YOUR ASSIGNMENT » Quote exactly the lines from the start of the entries to the one with "right ear: (550, 707)", both ends included.

SUPPLIED ENTRIES »

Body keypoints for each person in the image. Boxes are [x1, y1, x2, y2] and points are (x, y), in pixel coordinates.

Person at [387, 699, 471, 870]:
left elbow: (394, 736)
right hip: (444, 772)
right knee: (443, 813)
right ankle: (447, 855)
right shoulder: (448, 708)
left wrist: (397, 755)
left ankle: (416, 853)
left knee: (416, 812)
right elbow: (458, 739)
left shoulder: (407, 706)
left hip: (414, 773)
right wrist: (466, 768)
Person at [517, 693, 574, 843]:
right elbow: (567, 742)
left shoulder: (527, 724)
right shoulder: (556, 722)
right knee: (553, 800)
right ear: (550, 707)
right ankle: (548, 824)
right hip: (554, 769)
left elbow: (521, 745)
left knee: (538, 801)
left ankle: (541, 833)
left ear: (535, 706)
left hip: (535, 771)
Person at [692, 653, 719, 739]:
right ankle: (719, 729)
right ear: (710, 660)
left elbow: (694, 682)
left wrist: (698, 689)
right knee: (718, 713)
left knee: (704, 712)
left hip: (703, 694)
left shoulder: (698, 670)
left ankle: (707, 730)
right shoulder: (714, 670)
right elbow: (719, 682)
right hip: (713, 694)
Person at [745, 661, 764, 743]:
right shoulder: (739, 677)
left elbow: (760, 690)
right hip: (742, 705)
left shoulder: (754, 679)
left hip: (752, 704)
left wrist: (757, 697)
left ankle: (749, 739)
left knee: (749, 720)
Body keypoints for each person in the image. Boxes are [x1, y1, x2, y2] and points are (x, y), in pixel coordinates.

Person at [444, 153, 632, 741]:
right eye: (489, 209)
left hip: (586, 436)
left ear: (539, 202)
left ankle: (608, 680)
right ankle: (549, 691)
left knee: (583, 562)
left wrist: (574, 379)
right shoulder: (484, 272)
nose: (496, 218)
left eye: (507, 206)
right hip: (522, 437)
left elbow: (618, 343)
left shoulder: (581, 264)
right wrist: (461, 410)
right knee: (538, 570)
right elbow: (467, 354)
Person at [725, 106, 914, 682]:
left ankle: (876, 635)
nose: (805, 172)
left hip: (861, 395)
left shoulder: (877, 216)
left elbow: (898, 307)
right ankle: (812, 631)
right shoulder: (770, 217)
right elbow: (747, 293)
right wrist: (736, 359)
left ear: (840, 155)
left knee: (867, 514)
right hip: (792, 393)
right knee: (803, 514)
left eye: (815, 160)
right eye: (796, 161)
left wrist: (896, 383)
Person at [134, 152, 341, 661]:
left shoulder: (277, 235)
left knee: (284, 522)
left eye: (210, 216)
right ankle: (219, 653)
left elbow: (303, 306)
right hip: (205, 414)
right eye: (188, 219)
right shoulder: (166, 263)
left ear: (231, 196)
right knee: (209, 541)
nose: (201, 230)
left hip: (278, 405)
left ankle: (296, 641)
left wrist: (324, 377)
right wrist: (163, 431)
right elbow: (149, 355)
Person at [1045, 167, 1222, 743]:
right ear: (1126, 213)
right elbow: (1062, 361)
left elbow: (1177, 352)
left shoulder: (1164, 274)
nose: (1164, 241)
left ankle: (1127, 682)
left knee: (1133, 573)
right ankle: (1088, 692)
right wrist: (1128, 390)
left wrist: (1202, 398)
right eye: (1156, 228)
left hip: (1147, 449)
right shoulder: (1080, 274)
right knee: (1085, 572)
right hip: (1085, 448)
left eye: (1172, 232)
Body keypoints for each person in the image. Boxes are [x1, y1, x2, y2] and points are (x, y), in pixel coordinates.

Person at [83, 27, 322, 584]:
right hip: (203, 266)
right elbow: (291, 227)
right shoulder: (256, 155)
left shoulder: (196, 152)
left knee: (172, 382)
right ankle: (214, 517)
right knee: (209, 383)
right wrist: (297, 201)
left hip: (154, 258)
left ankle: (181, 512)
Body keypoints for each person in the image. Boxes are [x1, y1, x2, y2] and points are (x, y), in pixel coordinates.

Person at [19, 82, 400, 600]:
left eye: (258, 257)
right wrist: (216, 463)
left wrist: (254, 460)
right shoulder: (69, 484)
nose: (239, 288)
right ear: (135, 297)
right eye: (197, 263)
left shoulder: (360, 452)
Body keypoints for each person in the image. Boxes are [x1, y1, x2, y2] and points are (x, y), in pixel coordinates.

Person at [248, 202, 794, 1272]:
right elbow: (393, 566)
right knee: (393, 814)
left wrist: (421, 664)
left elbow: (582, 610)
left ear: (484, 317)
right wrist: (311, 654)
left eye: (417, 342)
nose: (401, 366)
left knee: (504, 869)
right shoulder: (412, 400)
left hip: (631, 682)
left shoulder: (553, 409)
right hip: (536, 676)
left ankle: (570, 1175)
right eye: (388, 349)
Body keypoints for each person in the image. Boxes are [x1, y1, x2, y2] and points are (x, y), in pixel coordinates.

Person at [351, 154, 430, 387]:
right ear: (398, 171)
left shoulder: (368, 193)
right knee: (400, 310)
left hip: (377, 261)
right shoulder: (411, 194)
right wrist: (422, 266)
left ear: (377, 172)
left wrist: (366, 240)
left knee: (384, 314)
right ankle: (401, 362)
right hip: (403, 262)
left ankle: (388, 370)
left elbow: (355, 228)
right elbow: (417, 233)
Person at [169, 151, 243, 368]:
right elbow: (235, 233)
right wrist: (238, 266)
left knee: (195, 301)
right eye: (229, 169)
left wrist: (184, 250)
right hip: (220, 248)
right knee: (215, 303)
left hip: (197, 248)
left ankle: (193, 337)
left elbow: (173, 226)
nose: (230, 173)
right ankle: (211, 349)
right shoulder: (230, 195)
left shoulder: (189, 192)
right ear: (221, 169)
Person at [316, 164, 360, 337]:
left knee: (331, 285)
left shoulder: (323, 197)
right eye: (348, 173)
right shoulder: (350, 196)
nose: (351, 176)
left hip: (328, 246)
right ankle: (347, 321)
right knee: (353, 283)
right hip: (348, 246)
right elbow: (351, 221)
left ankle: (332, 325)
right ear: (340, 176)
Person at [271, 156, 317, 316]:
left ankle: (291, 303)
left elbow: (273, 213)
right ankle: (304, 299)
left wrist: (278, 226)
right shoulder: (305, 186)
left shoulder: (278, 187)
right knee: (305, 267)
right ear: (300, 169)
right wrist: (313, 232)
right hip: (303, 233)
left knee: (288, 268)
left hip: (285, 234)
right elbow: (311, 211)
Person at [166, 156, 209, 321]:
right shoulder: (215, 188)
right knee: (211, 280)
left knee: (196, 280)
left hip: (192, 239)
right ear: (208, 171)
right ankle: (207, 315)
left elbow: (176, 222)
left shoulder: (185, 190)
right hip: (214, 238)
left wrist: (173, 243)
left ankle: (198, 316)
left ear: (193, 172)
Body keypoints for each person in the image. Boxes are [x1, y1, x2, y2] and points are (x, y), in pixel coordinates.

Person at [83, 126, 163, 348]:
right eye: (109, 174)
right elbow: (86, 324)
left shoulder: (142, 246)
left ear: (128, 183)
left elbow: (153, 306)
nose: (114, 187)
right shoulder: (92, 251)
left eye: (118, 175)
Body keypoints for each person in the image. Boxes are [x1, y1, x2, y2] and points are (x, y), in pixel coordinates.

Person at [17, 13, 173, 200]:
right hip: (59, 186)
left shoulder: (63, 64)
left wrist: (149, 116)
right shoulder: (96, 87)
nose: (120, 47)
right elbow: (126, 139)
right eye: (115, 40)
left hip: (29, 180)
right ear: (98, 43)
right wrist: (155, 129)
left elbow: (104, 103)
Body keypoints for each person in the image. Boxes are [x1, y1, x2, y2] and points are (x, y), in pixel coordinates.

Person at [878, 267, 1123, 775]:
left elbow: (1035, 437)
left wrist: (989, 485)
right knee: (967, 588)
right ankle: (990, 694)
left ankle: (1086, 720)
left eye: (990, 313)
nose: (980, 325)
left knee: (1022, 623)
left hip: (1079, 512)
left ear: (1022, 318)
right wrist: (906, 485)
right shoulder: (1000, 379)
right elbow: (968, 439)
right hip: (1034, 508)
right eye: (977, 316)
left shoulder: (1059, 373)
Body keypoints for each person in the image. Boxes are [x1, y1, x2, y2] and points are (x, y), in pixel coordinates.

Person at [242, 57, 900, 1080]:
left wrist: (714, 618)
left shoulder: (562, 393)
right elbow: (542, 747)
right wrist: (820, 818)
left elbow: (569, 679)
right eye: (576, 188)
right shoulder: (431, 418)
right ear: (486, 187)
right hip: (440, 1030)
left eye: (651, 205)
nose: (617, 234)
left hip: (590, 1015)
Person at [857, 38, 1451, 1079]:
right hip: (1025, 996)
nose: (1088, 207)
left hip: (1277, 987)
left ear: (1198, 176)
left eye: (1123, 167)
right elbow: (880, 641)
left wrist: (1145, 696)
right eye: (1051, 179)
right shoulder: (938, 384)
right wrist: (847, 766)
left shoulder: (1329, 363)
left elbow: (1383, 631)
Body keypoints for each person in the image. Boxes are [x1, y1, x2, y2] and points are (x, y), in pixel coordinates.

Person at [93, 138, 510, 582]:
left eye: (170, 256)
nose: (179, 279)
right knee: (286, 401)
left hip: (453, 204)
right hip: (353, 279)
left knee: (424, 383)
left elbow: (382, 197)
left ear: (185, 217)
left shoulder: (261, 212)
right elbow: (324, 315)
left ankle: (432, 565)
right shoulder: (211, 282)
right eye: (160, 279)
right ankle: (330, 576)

RESPONSE AREA »
Body keypoints for each person in the image. Boxes are [x1, y1, x2, y2] and points are (x, y), in pixel coordinates.

Person at [387, 699, 471, 870]:
left elbow: (394, 736)
right hip: (444, 772)
right knee: (443, 813)
right ankle: (447, 855)
right shoulder: (448, 708)
left wrist: (397, 755)
left ankle: (416, 853)
left knee: (416, 812)
right elbow: (458, 739)
left shoulder: (407, 706)
left hip: (414, 773)
right wrist: (466, 768)
Person at [517, 693, 574, 843]:
right elbow: (567, 742)
left shoulder: (527, 724)
right shoulder: (556, 722)
right knee: (553, 800)
right ear: (550, 707)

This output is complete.